Dragon Oil, the exploration and production arm of Emirates National Oil Company (ENOC), will finalise an acquisition in Egypt in the next three to four months, CEO Ali Al Jarwan said in an interview with Oil & Gas Middle East.
He did not disclose details about the acquisition, noting that it would be announced "soon," but said it would add 70,000 barrels per day (bpd) of production to the company's portfolio, which has mainly been concentration on Turkmenistan and Iraq. The newly acquired asset has potential to produce up to 100,000bpd, Al Jarwan said.
To put this in context, Dragon Oil's main producing fields, Dzheitune and Dzhygalybeg in the Cheleken Peninsula, produced an average of 93,000bpd in 2018--up from 84,000bpd in 2017.
This is part of the company's wider $13bn expansion plan for the next decade--which includes a $500mn budget for acquisitions in 2019. In the next five year, Al Jarwan aims to produce 300,000bpd of oil and oil equivalent. This will require more than just an acquisition.
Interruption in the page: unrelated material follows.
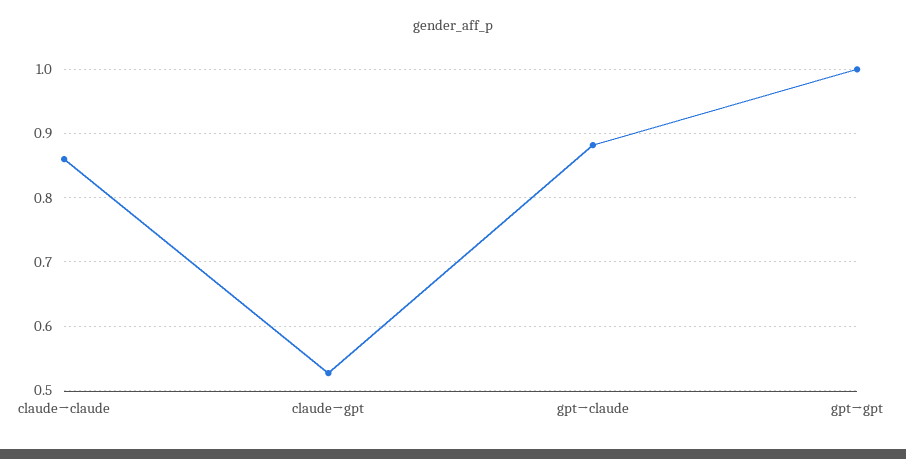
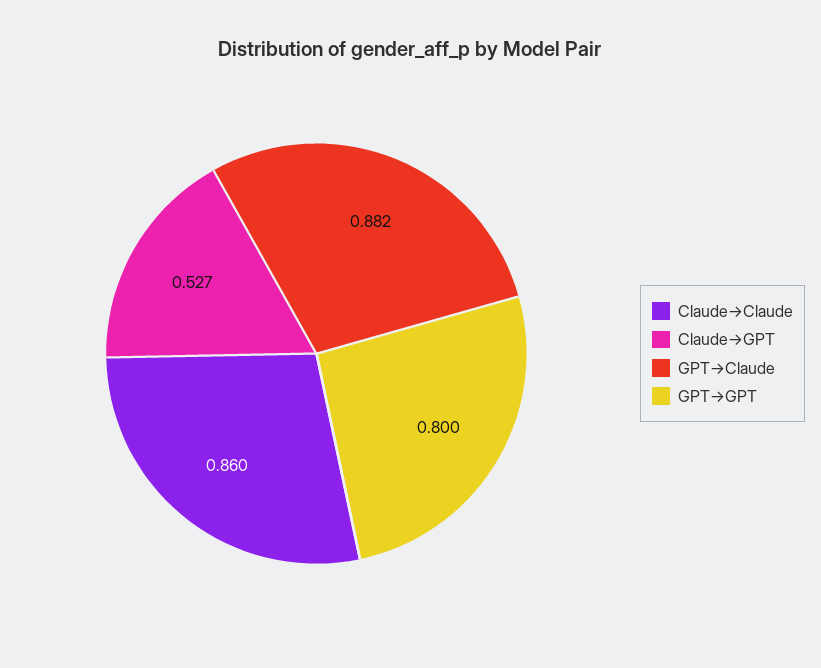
gpt→gpt: 1 -> 0.8

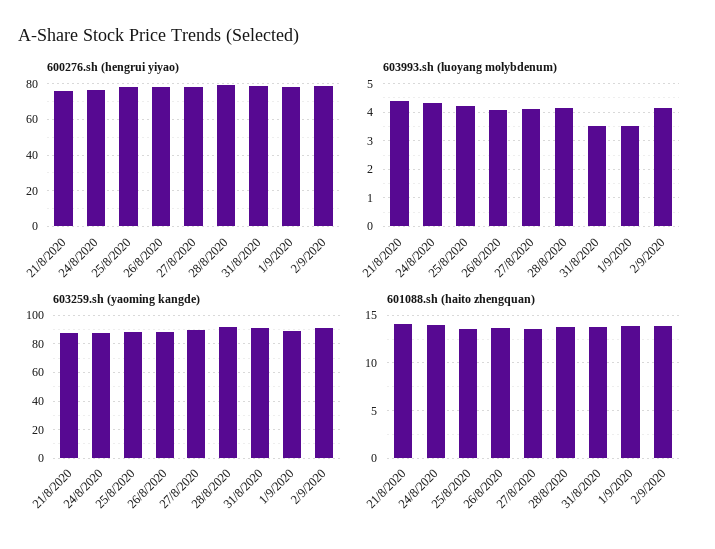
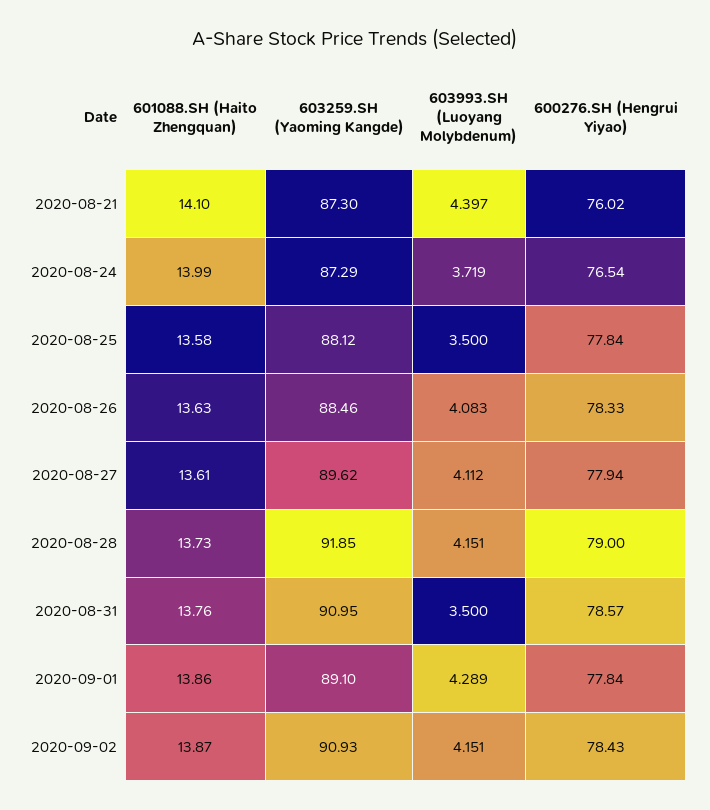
603993.sh (luoyang molybdenum), 24/8/2020: 4.25 -> 3.719
603993.sh (luoyang molybdenum), 25/8/2020: 4.25 -> 3.5
603993.sh (luoyang molybdenum), 1/9/2020: 3.5 -> 4.289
He noted that production in Al Faihaa field in Basra, Iraq, would increase in the coming year, with increasing investment. In a November 2018 interview with Oil & Gas Middle East, he said that the company plans to increase production in Turkmenistan to 100,000bpd, and boost output in Iraq to 100,000bpd by 2025.
The remaining 300,000bpd will be made up by Dragon Oil's acquisition in Egypt.
However, Al Jarwan is not stopping there. He says the company is looking further for more opportunities--Dragon Oil is looking at options in Oman, Yemen and Sudan, as well.
Ali Al Jarwan, a long-time member of our Power 50 list for his various roles at ADNOC, was ranked this year for his work as CEO of Dragon Oil.